4 min to read
What I learned from Jonathan Stark
A guy who knows how to make money

I’ve been following Jonathan Stark for a while and learned a few things from him
On creating a podcast
- your partner can be remote in another country and you can still interact
- Starks partner is the author of the book which got him on his path - he’s talking with his hero
- once you go deep on something you see it everywhere, you see everything through that lens. That’s how you can keep generating content on a topic.
- the bigger the audience the higher the chance someone will throw a rock at you - get used to it
- be controversial
- write something you think you have to write no matter the kickback
- always look for content spark everywhere. Every situation can feed content
Abundance
- scarcity mentality means you don’t want to share
- if I give someone directions I still have the directions
- worried that if I give you information that makes you make money I will have less money to make, why not just make the pie bigger so we can all make money?
- always give first and it will come back to you
- it’s not a straight line from sharing what you know to getting clients - it may not be obvious how the audience will come
- have the courage to niche
- put yourself out there online if you have something worth sharing
On pricing
• once you have customers raise prices until you see customers drop off
• if you’re getting too much business then increase your price to dial down the demand - customers are valuing your services more than you are
• price is a powerful marketing signal - raising price may get more customers because most people want the best bank for the buck which is mid range not cheapest and not most expensive
- mess with your prices don’t keep them static
Does location matter?
- if you’re good in person you’ll be good on video but it’s hard because you have no audience
- get questions from people and answer from people
- get a cohost so you have someone to talk with
- going to the client doesn’t scale, you want to be available online
- create a very focused niche, even then there will be tons of competition
How to Handle Deadlines
• project speed is dictated by slowest person on project
• the slowest person is the client
○ slow getting back to you with what they want and feedback
○ they cannot give you 100% resources to your project because they have other things to do as well
○ developer on the other hand can give 100% so he’s waiting
• 50% on delivery is a bad idea because the client will stretch this part out and that makes your cash flow unpredictable
○ how to sell to client: if we do 50% on delivery it will put pressure on both of us to sign off on the project too soon
• Clients worry about deadlines because developers are paid by the hour so the longer the project takes the more they have to pay. If you give a fixed bid they don’t worry about the deadline so much because the budget is capped.

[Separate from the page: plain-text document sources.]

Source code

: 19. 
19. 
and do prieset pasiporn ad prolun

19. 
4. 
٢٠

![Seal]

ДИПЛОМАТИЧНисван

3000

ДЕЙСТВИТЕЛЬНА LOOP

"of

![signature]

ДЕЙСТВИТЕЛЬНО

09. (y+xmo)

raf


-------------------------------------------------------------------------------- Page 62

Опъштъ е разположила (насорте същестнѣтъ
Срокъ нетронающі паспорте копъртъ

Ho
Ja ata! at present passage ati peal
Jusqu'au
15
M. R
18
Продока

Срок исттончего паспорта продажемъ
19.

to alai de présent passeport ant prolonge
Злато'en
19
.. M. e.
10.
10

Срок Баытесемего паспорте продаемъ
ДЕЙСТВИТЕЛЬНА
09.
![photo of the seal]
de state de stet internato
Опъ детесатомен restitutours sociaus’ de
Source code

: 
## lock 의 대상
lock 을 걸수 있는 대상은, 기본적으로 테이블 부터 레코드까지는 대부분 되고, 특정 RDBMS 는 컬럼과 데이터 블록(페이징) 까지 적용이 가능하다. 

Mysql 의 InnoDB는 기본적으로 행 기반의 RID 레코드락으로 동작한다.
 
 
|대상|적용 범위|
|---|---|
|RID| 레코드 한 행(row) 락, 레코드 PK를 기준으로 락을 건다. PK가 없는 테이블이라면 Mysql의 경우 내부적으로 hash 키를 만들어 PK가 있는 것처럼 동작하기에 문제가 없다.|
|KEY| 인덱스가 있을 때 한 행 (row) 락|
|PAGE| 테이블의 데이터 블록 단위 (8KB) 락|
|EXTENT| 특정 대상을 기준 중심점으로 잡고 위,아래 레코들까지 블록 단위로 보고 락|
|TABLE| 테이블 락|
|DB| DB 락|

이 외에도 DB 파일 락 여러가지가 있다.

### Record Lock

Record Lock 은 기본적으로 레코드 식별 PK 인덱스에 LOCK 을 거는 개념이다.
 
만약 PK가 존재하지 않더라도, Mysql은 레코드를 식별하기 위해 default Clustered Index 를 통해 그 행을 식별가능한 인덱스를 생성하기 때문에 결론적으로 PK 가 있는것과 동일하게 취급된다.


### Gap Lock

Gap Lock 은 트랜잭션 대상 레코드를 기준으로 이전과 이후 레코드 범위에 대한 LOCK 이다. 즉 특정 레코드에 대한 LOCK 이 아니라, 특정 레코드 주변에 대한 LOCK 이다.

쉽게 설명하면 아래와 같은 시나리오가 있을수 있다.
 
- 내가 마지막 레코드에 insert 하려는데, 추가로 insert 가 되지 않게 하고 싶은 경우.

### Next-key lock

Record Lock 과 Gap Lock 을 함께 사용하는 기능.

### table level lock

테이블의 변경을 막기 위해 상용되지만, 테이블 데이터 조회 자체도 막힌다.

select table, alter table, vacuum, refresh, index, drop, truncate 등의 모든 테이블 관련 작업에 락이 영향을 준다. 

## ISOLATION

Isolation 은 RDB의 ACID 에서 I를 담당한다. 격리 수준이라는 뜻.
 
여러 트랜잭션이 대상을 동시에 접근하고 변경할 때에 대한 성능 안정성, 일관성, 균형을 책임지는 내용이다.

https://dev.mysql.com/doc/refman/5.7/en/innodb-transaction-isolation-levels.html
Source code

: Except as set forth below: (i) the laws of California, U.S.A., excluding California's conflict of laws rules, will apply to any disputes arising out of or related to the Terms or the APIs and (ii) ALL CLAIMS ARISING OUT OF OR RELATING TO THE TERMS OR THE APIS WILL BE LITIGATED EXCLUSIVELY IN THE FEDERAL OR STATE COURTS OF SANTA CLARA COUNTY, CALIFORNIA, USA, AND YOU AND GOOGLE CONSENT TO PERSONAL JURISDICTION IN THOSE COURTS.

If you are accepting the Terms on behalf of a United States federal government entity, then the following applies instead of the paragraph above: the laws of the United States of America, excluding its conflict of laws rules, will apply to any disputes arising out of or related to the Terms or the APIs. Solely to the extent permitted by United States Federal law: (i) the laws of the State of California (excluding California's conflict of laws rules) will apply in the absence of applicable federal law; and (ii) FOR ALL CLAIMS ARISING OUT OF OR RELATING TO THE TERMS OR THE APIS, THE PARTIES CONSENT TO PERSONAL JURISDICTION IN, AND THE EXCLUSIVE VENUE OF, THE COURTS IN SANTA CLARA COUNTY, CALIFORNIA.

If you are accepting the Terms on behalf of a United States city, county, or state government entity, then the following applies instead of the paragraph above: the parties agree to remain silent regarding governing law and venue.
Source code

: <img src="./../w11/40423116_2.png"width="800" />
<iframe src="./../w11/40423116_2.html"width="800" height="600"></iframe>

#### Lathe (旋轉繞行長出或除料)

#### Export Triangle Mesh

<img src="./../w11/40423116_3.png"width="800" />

• Deadline has to be real i.e. this is voting software used for election
• A deadline is tied to a feature set. Not complete but rather features 1, 2 and 3 have to be done by this deadline.
• Bake a code freeze 2 weeks before deadline into the project timeline. At this point you do nothing but make sure the key features don’t have bugs.
• Be ready to explain your thinking. You will have to convert them to your ideas. Don’t expect them to just accept it.
• The deadline is out of control of any one person on the project. Every project is a collaboration between many people on the team and the client. People take vacations, get sick, they don’t work full time on a project because they wait for information so they switch to another project.
• If asked to set a deadline use this language “this project will take at least 3 months but as much as 12 months”
• expect the clients to block you
• “I see you’re extremely responsive, we can increase velocity”
• “It’s in my best interest to get this project done quickly, maybe more than you, then I can move on to another project”
• Try to break project into phases. Easier to control. What is the goal of this phase? It’s good to know additional things are in the pipe but that doesn’t mean it should go into this phase.
• To motivate employees without a deadline you say “I don’t care how long you work as long as this is all done” If you finish before the week, you can go home.
• If there is a deadline, the project grows/shrinks to fit the deadline.